BENGALURU: Soumya Ramasamy hosts poetry reading sessions every alternative Sunday in Cubbon Park since June last year The reading takes place even if no one turns up. “There has been times when 40 people show up for the session and there are times when nobody does,” says Soumya. “When no one turns up I sit by myself and read my poetry and leave,” she adds.

Sitting on a pink mat near a broken tree, on a sultry Sunday afternoon, Soumya waits for people to show up without much expectation. After sometime Madhu turns up. “I have been quite regular with attending the sessions ever since my first time in June,” says Madhu, a Chemistry student from Mount Carmel College.
Soumya and Madhu wait for another ten minutes and when both are certain that no one else will turn up they decide to proceed with the session.
Every session is around a topic and this is on gender equality. Madhu starts by reading out Maya Angelou’s ‘Phenomenal Women’. She hesitates to share her own poetry because it was written three years ago, she says. Soumya reads hers which was crafted for International Women’s Day and she dedicates the poem to her late mother and grandmother.

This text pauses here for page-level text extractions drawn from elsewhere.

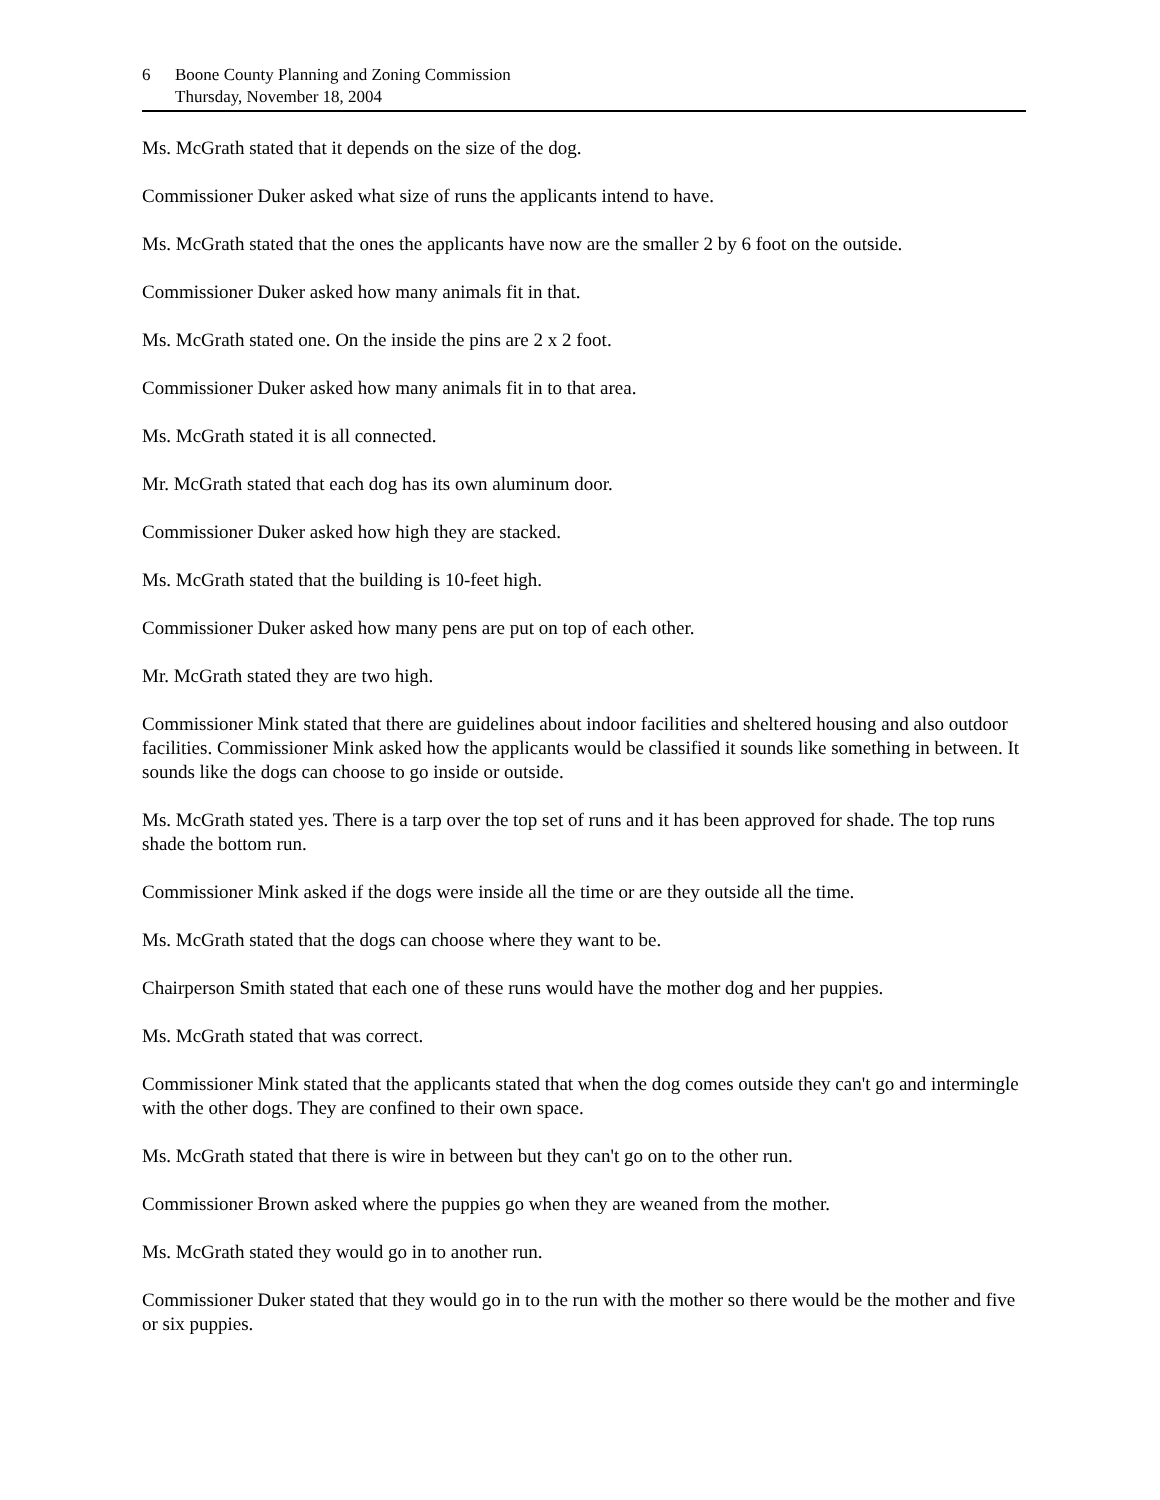6 Boone County Planning and Zoning Commission
Thursday, November 18, 2004
Ms. McGrath stated that it depends on the size of the dog.
Commissioner Duker asked what size of runs the applicants intend to have.
Ms. McGrath stated that the ones the applicants have now are the smaller 2 by 6 foot on the outside.
Commissioner Duker asked how many animals fit in that.
Ms. McGrath stated one. On the inside the pins are 2 x 2 foot.
Commissioner Duker asked how many animals fit in to that area.
Ms. McGrath stated it is all connected.
Mr. McGrath stated that each dog has its own aluminum door.
Commissioner Duker asked how high they are stacked.
Ms. McGrath stated that the building is 10-feet high.
Commissioner Duker asked how many pens are put on top of each other.
Mr. McGrath stated they are two high.
Commissioner Mink stated that there are guidelines about indoor facilities and sheltered housing and also outdoor facilities. Commissioner Mink asked how the applicants would be classified it sounds like something in between. It sounds like the dogs can choose to go inside or outside.
Ms. McGrath stated yes. There is a tarp over the top set of runs and it has been approved for shade. The top runs shade the bottom run.
Commissioner Mink asked if the dogs were inside all the time or are they outside all the time.
Ms. McGrath stated that the dogs can choose where they want to be.
Chairperson Smith stated that each one of these runs would have the mother dog and her puppies.
Ms. McGrath stated that was correct.
Commissioner Mink stated that the applicants stated that when the dog comes outside they can't go and intermingle with the other dogs. They are confined to their own space.
Ms. McGrath stated that there is wire in between but they can't go on to the other run.
Commissioner Brown asked where the puppies go when they are weaned from the mother.
Ms. McGrath stated they would go in to another run.
Commissioner Duker stated that they would go in to the run with the mother so there would be the mother and five or six puppies.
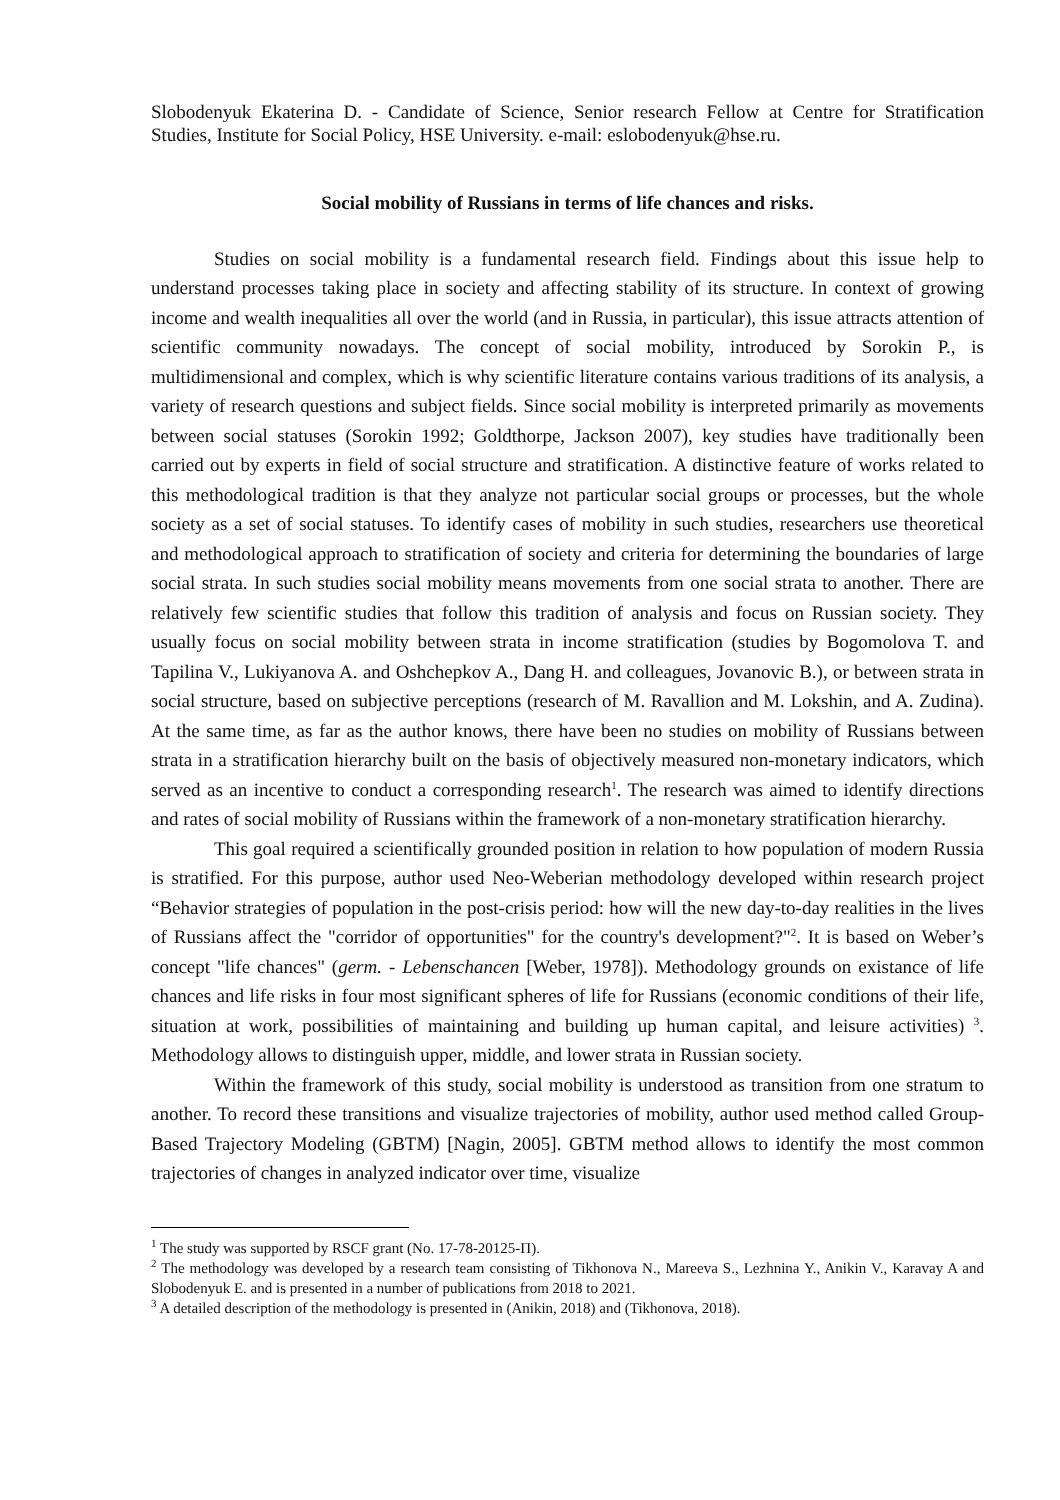Slobodenyuk Ekaterina D. - Candidate of Science, Senior research Fellow at Centre for Stratification Studies, Institute for Social Policy, HSE University. e-mail: eslobodenyuk@hse.ru.
Social mobility of Russians in terms of life chances and risks.
Studies on social mobility is a fundamental research field. Findings about this issue help to understand processes taking place in society and affecting stability of its structure. In context of growing income and wealth inequalities all over the world (and in Russia, in particular), this issue attracts attention of scientific community nowadays. The concept of social mobility, introduced by Sorokin P., is multidimensional and complex, which is why scientific literature contains various traditions of its analysis, a variety of research questions and subject fields. Since social mobility is interpreted primarily as movements between social statuses (Sorokin 1992; Goldthorpe, Jackson 2007), key studies have traditionally been carried out by experts in field of social structure and stratification. A distinctive feature of works related to this methodological tradition is that they analyze not particular social groups or processes, but the whole society as a set of social statuses. To identify cases of mobility in such studies, researchers use theoretical and methodological approach to stratification of society and criteria for determining the boundaries of large social strata. In such studies social mobility means movements from one social strata to another. There are relatively few scientific studies that follow this tradition of analysis and focus on Russian society. They usually focus on social mobility between strata in income stratification (studies by Bogomolova T. and Tapilina V., Lukiyanova A. and Oshchepkov A., Dang H. and colleagues, Jovanovic B.), or between strata in social structure, based on subjective perceptions (research of M. Ravallion and M. Lokshin, and A. Zudina). At the same time, as far as the author knows, there have been no studies on mobility of Russians between strata in a stratification hierarchy built on the basis of objectively measured non-monetary indicators, which served as an incentive to conduct a corresponding research<sup>1</sup>. The research was aimed to identify directions and rates of social mobility of Russians within the framework of a non-monetary stratification hierarchy.
This goal required a scientifically grounded position in relation to how population of modern Russia is stratified. For this purpose, author used Neo-Weberian methodology developed within research project “Behavior strategies of population in the post-crisis period: how will the new day-to-day realities in the lives of Russians affect the "corridor of opportunities" for the country's development?"<sup>2</sup>. It is based on Weber’s concept "life chances" (germ. - Lebenschancen [Weber, 1978]). Methodology grounds on existance of life chances and life risks in four most significant spheres of life for Russians (economic conditions of their life, situation at work, possibilities of maintaining and building up human capital, and leisure activities) <sup>3</sup>. Methodology allows to distinguish upper, middle, and lower strata in Russian society.
Within the framework of this study, social mobility is understood as transition from one stratum to another. To record these transitions and visualize trajectories of mobility, author used method called Group-Based Trajectory Modeling (GBTM) [Nagin, 2005]. GBTM method allows to identify the most common trajectories of changes in analyzed indicator over time, visualize
<sup>1</sup> The study was supported by RSCF grant (No. 17-78-20125-П).
<sup>2</sup> The methodology was developed by a research team consisting of Tikhonova N., Mareeva S., Lezhnina Y., Anikin V., Karavay A and Slobodenyuk E. and is presented in a number of publications from 2018 to 2021.
<sup>3</sup> A detailed description of the methodology is presented in (Anikin, 2018) and (Tikhonova, 2018).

“They may have left the world but they will live forever in my words,” says Soumya before she reads her poem titled “Be bold for change”.
The group, called Zero-budget Poetry.  started as a friends' get-together over te and poetry readings. They have always been short on money. “We don’t have a budget for our session and we hope we never will. The participants bring their own mats to sit on, own umbrellas and hats and even food,” Soumya laughs. “We don’t have anything but we are here to offer our passion of poetry and a message that poetry is not just for the elite,” she sighs.

The poetry reading is not limited to English. Poems are read out in Kannada, Hindi and Urdu as well. The group sees diverse participants as well, even poets from  Afghanistan.
The session ends with critical comments and the two decide that the next topic of the session should be forgotten women in history such as Queen Boudica, who avenged the rape of her two daughters, and Poet Sappho, who was from the island of Lesbos in Greece and from whom the term Lesbian originated.